Tragédia no Maracanã: Ajudante de Cozinha Morre em Desabamento e Deixa Quatro Filhos
Mãe de 4 Morre em Desabamento no Maracanã; Filhas Feridas

Tragédia no Maracanã: Morte de Ajudante de Cozinha Expõe Crise Habitacional no Rio

A comunidade da antiga Favela do Metrô, na Zona Norte do Rio de Janeiro, foi palco de uma tragédia que resultou na morte de Michele Simões, de 40 anos, e deixou duas de suas filhas feridas. O desabamento de duas casas no local, próximo ao estádio do Maracanã, ocorreu na última semana, vitimando fatalmente a trabalhadora, que atuava como ajudante de cozinha e era mãe de quatro filhos, com idades entre 7 e 21 anos.

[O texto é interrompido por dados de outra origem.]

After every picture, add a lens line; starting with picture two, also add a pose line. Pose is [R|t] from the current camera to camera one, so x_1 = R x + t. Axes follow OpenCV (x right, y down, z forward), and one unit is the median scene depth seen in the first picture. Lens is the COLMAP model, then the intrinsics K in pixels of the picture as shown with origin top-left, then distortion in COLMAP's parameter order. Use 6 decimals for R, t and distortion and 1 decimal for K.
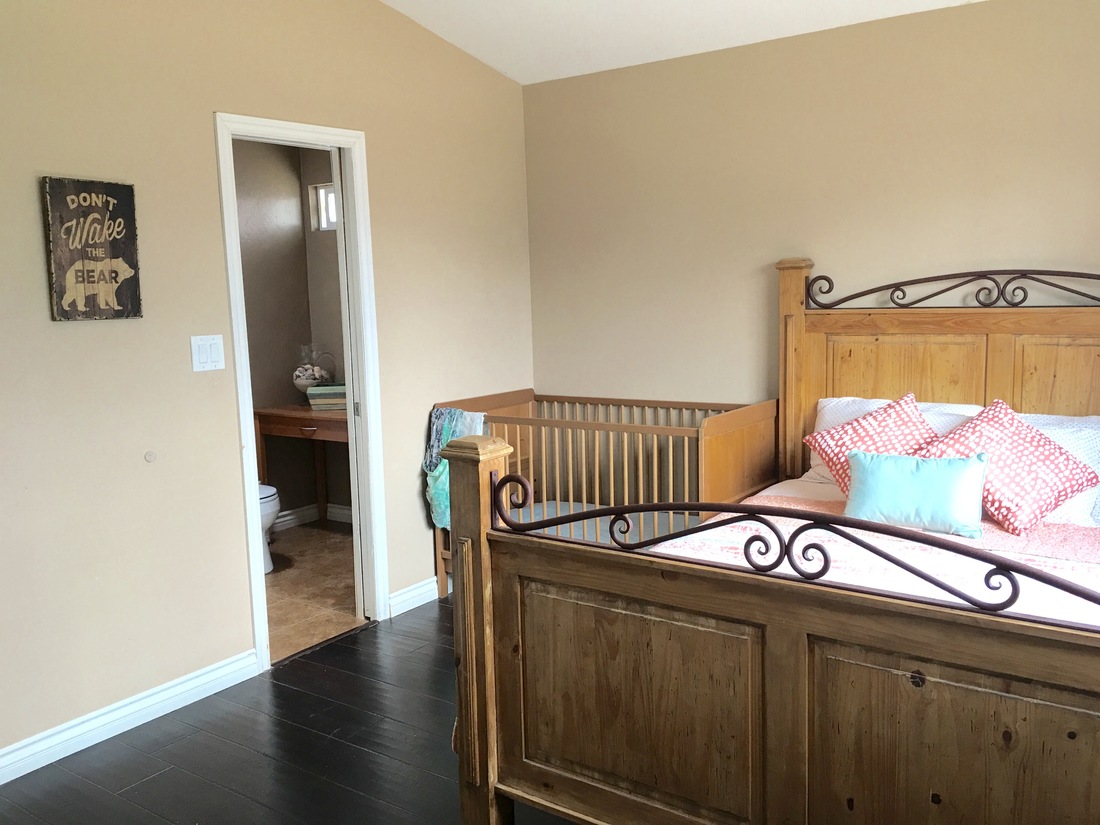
lens RADIAL K [[939.8, 0, 551.8], [0, 939.8, 416.2], [0, 0, 1]] dist [0.084418, -0.116138]
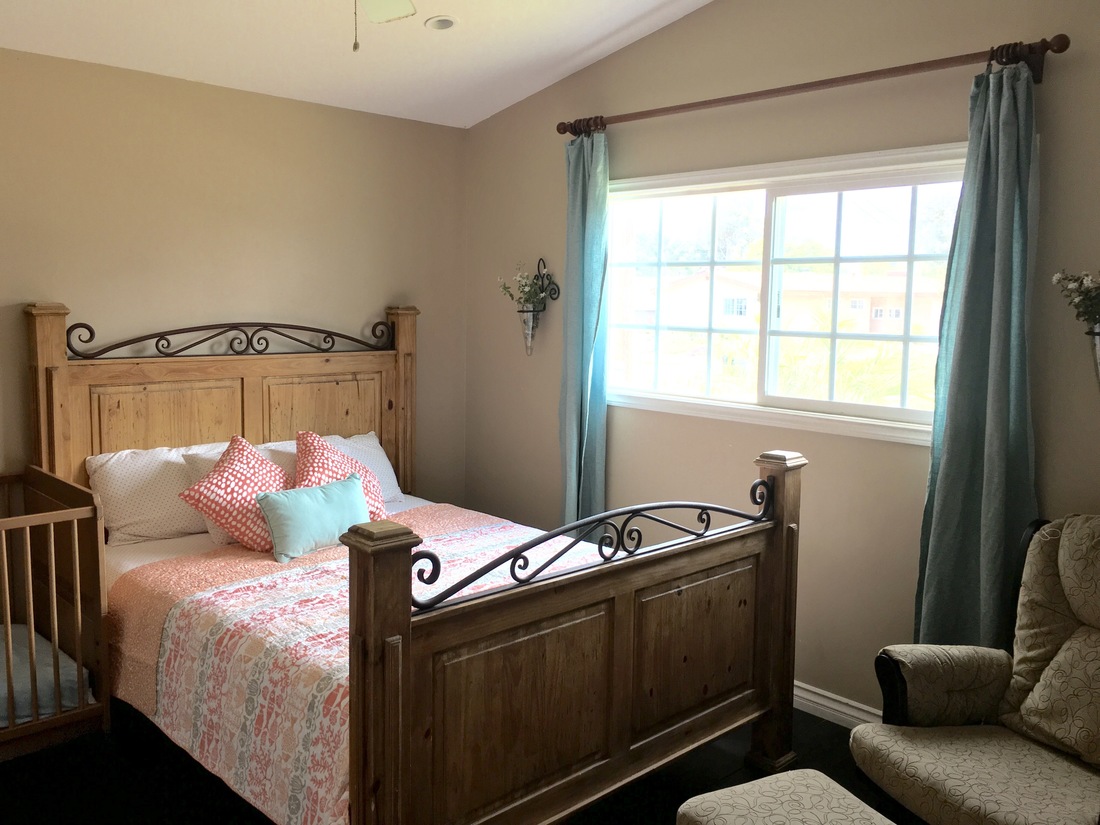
lens RADIAL K [[939.8, 0, 550.5], [0, 939.8, 406.8], [0, 0, 1]] dist [0.084418, -0.116138]
pose [[0.178864, -0.084177, 0.980266, -0.683275], [0.114459, 0.991349, 0.064244, -0.094443], [-0.977193, 0.100710, 0.186951, 0.489793]]
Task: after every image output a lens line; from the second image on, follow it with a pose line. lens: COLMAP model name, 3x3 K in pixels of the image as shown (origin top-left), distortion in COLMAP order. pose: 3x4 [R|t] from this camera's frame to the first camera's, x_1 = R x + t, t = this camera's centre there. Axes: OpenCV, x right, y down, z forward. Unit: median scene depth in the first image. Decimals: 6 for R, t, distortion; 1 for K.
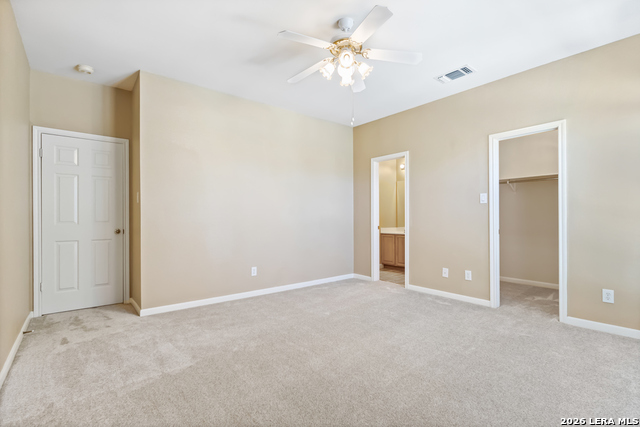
lens RADIAL K [[299.6, 0, 320.5], [0, 299.6, 215.9], [0, 0, 1]] dist [0.000974, -0.000056]
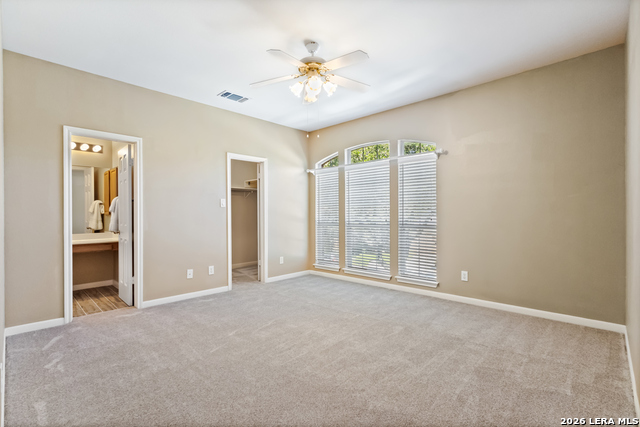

Detalhes do Acidente e Resgate

O incidente aconteceu na região conhecida como antiga Favela do Metrô, uma área de risco habitacional. Segundo relatos, duas casas desabaram, soterrando parte da família. Duas filhas de Michele, uma de 7 anos e outra de 14, ficaram feridas no ocorrido. A criança mais nova, de 7 anos, foi resgatada pelos bombeiros após passar mais de seis horas presa sob os escombros, necessitando de internação hospitalar devido aos ferimentos.

O Corpo de Bombeiros Militar do Estado do Rio de Janeiro (CBMERJ) realizou operações de resgate no local, com imagens divulgadas mostrando a equipe em ação para salvar a mãe e a filha. Infelizmente, Michele não resistiu aos ferimentos e faleceu no local, deixando uma família devastada pela perda.

História de Vida e Sonhos Interrompidos

Michele Simões, que também era conhecida como Michele Martins, morava na comunidade há aproximadamente 15 anos. Ela estava desempregada no momento da tragédia, mas tinha histórico de trabalho como ajudante de cozinha, sendo reconhecida na vizinhança pela dedicação à família. De acordo com amigos e familiares, a família havia se mudado anteriormente do Morro dos Macacos, em Vila Isabel, para a antiga Favela do Metrô após dificuldades financeiras que impediram o pagamento do aluguel.

“O sonho dela sempre foi sair dali. A gente rezava para conseguir uma casa segura, ser contemplado pelo Minha Casa, Minha Vida”, relatou Tácito Simões, produtor cultural e amigo próximo de Michele. Ele destacou que a vítima representava a realidade de muitas famílias da região, que vivem em condições precárias há anos, aguardando políticas públicas de habitação.

Problemas Estruturais e Falta de Ação Pública

Vizinhos e amigos relataram que a família enfrentava sérios problemas estruturais na moradia onde ocorreu o desabamento. Tácito Simões criticou a inação das autoridades, afirmando que a tragédia era anunciada. “Tiveram aqui com a Secretaria Municipal de Habitação, vieram falando que estavam fazendo um levantamento, mas não deram explicação do que era. De julho pra cá, eles vieram mais de 5 vezes e a gente não teve nenhuma posição da prefeitura”, disse ele.

Ele acrescentou que a esperança de Michele era que prédios do programa Minha Casa, Minha Vida, em construção na Rua Visconde de Niterói, pudessem ser destinados a famílias da comunidade, oferecendo uma moradia definitiva e segura. No entanto, a falta de respostas concretas das autoridades municipais contribuiu para a perpetuação da vulnerabilidade.

Investigações e Consequências

O caso está sendo investigado pelas autoridades competentes, que apuram as circunstâncias exatas do desabamento das duas casas. A tragédia trouxe à tona a urgência de medidas para melhorar a infraestrutura habitacional em áreas de risco no Rio de Janeiro, especialmente em comunidades carentes como a antiga Favela do Metrô.

Além da perda humana, o incidente ressalta a necessidade de assistência social e ações da Defesa Civil, que só foram acionadas após o desastre. A família de Michele, agora sem sua principal provedora, enfrenta um futuro incerto, enquanto a comunidade clama por justiça e soluções duradouras para evitar novas tragédias.